The World Food Programme (WFP) has finished its first round of food distributions to people affected by the spread of conflict from Tigray into Ethiopia’s Afar and Amhara regions.
The UN agency said on Tuesday that it has delivered food to nearly 300,000 people in the two regions – Amhara and Afar – since August, but the situation remains “dire.”
However, due to various impediments to the movement of humanitarian aid, supply distribution into Tigray is lagging, the UN agency warned.
WFP spokesperson, Tomson Phiri, said no fewer than seven million people across Tigray, Amhara and Afar are in urgent need of humanitarian assistance.
He said, “It is absolutely vital that we have the full cooperation and support of all parties to the conflict so that we can reach all affected populations.
“So that we can reach all affected populations with urgently needed food assistance before we have a humanitarian catastrophe on our hands across all of northern Ethiopia,” said Tomson Phiri, WFP spokesperson.
“Up to seven million people across the three regions (Tigray, Amhara and Afar) are now in dire need of food assistance; 5.2 million people in Tigray and the rest are in Afar and Amhara.”
According to government estimates, the current conflict has displaced over 840,000 people in the Afar and Amhara regions (700,000 in Amhara and 140,000 in Afar).
Since August 15, the World Food Programme has delivered food to nearly 300,000 people in Amhara and Afar, while nearly 2.5 million people have received food assistance in the northwest and parts of southern Tigray, according to Phiri.
In the next round of distributions, the WFP aimed to reach nearly 3.5 million people across all three regions: 2.7 million in Tigray, 210,000 in Amhara, and up to 540,000 in Afar.
According to Phiri, the Integrated Phase Classification (IPC), which analyzes the severity of food insecurity, estimated in June that up to 400,000 people in Tigray would be facing famine-like conditions by now.
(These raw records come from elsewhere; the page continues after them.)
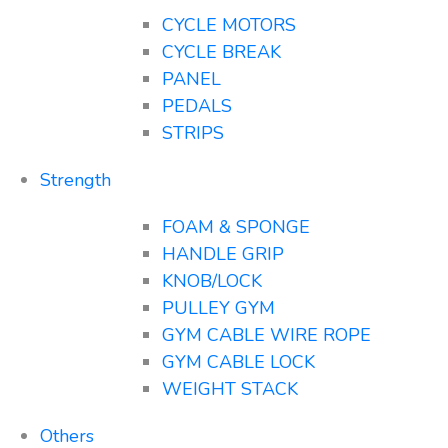
CYCLE MOTORS
CYCLE BREAK
PANEL
PEDALS
STRIPS
Strength
FOAM & SPONGE
HANDLE GRIP
KNOB/LOCK
PULLEY GYM
GYM CABLE WIRE ROPE
GYM CABLE LOCK
WEIGHT STACK
Others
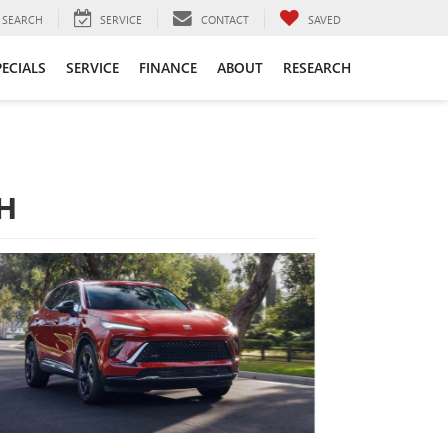
SEARCH
SERVICE
CONTACT
SAVED
PECIALS
SERVICE
FINANCE
ABOUT
RESEARCH
OH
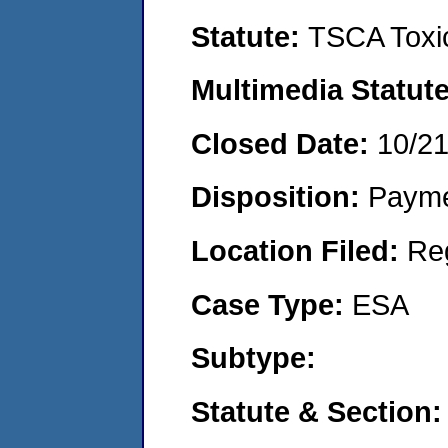
Statute:
TSCA Toxic
Multimedia Statut
Closed Date:
10/2
Disposition:
Payme
Location Filed:
Re
Case Type:
ESA
Subtype:
Statute & Section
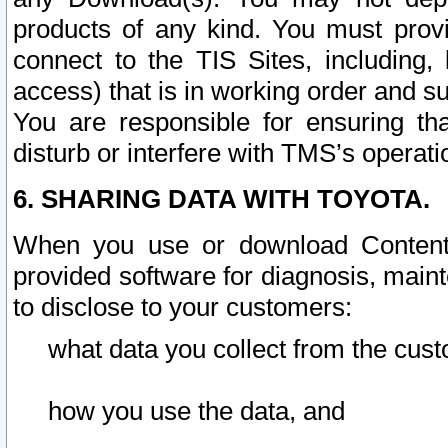
products of any kind. You must prov
connect to the TIS Sites, including, 
access) that is in working order and su
You are responsible for ensuring th
disturb or interfere with TMS’s operati
6. SHARING DATA WITH TOYOTA.
When you use or download Content 
provided software for diagnosis, main
to disclose to your customers:
what data you collect from the cust
how you use the data, and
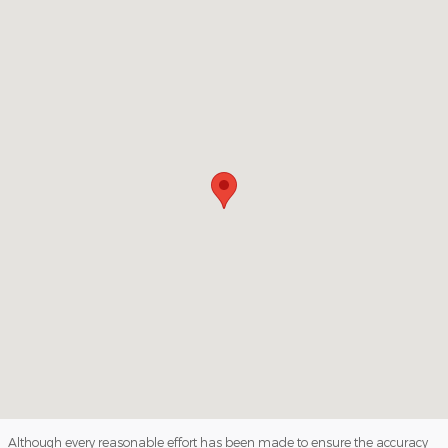
Visit us at: 1813 4th Avenue South Denison, IA 51442
Although every reasonable effort has been made to ensure the accuracy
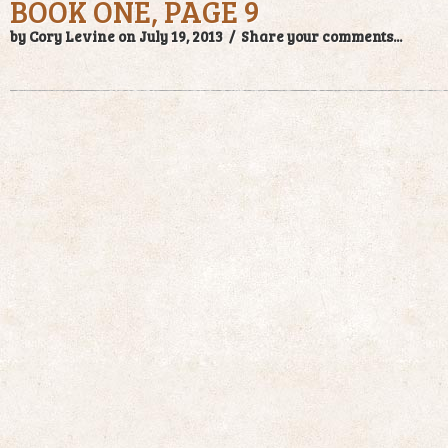
BOOK ONE, PAGE 9
by Cory Levine on July 19, 2013 /
Share your comments...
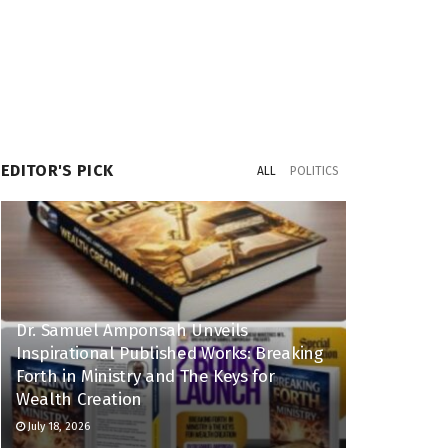
EDITOR'S PICK
ALL
POLITICS
Dr. Samuel Amponsah Unveils
Inspirational Published Works: Breaking
Forth in Ministry and The Keys for
Wealth Creation
July 18, 2026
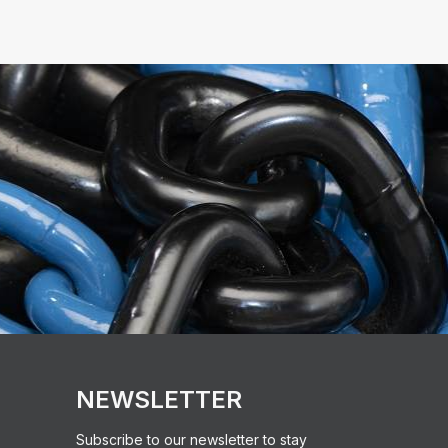
NEWSLETTER
Subscribe to our newsletter to stay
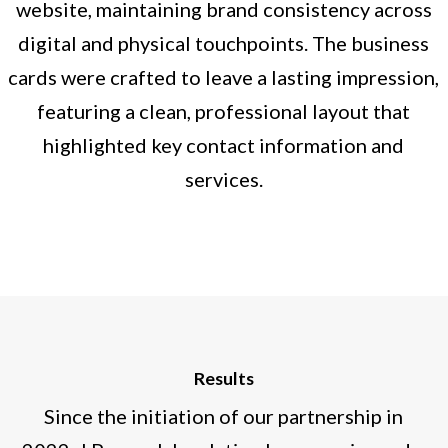
website, maintaining brand consistency across
digital and physical touchpoints. The business
cards were crafted to leave a lasting impression,
featuring a clean, professional layout that
highlighted key contact information and
services.
Results
Since the initiation of our partnership in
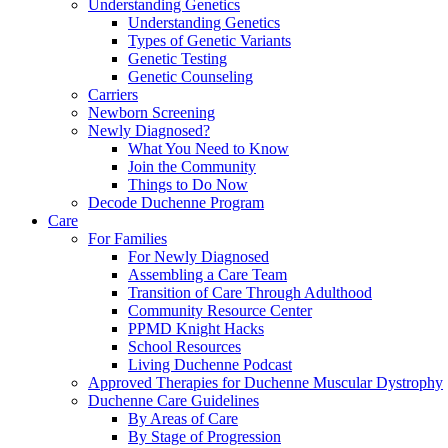
Understanding Genetics
Understanding Genetics
Types of Genetic Variants
Genetic Testing
Genetic Counseling
Carriers
Newborn Screening
Newly Diagnosed?
What You Need to Know
Join the Community
Things to Do Now
Decode Duchenne Program
Care
For Families
For Newly Diagnosed
Assembling a Care Team
Transition of Care Through Adulthood
Community Resource Center
PPMD Knight Hacks
School Resources
Living Duchenne Podcast
Approved Therapies for Duchenne Muscular Dystrophy
Duchenne Care Guidelines
By Areas of Care
By Stage of Progression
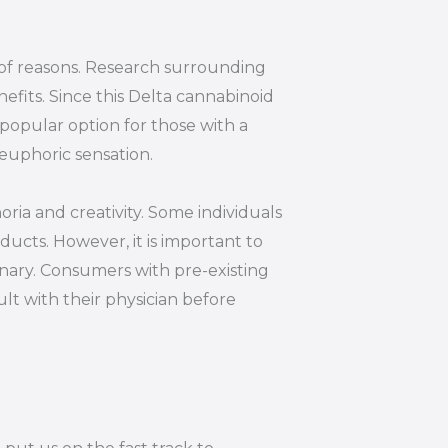
y of reasons. Research surrounding
efits. Since this Delta cannabinoid
 popular option for those with a
euphoric sensation.
oria and creativity. Some individuals
ucts. However, it is important to
inary. Consumers with pre-existing
lt with their physician before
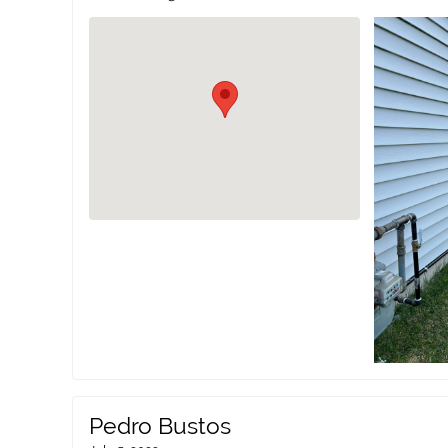
Pedro Bustos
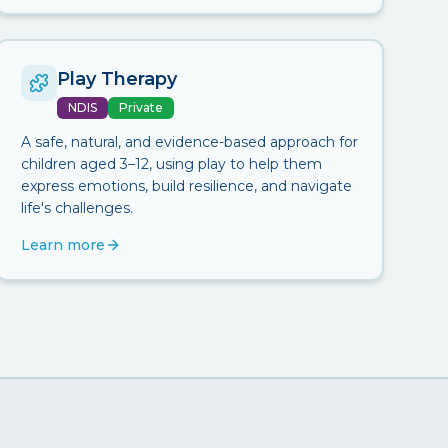
Play Therapy
NDIS
Private
A safe, natural, and evidence-based approach for
children aged 3–12, using play to help them
express emotions, build resilience, and navigate
life's challenges.
Learn more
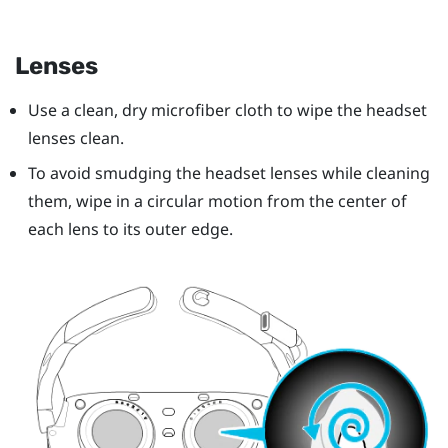
Lenses
Use a clean, dry microfiber cloth to wipe the headset
lenses clean.
To avoid smudging the headset lenses while cleaning
them, wipe in a circular motion from the center of
each lens to its outer edge.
“Anecdotal reports from all three regions suggest that food insecurity is on the rise,” he said.
According to him, the food pipeline in Tigray is still “hand to mouth,” with “a slew of issues affecting the free movement of convoys.”
However, there is some good news, according to a WFP spokesperson: “in recent weeks, security issues have been largely overcome.” Between September 5 and September 29, five convoys containing 171 trucks entered Tigray.”
These ships transported a total of 6,150 metric tons of food and nutrition supplies.
This is enough to feed 360,000 people for a month. Despite these recent convoys, only 11% of the required humanitarian aid has arrived in the region.
Phiri told the meeting that one of the major impediments to cargo delivery was the inability of the vast majority of commercial trucks to return from Tigray.
However, he stated that WFP is continuing to work with commercial transporters to resolve any issues that are preventing trucks from leaving. “We’ve had more than 90 commercial trucks leave Tigray and are now available for the movement of humanitarian aid into the region,” he says.
However, he reiterated that the humanitarian sector’s combined needs necessitate “100 trucks arriving daily to provide food baskets of cereals, pulses, and vegetable oil to 210,000 people every day.”
Phiri also stressed that, while WFP was successful in allowing 90 trucks to leave Tigray, “fuel stocks are critically low.”
He emphasized that WFP requires “200,000 litres of fuel entering Tigray each week to keep operations running” and that fuel is “vital to keeping operations running and facilitating the movement of humanitarian aid into and across the region.”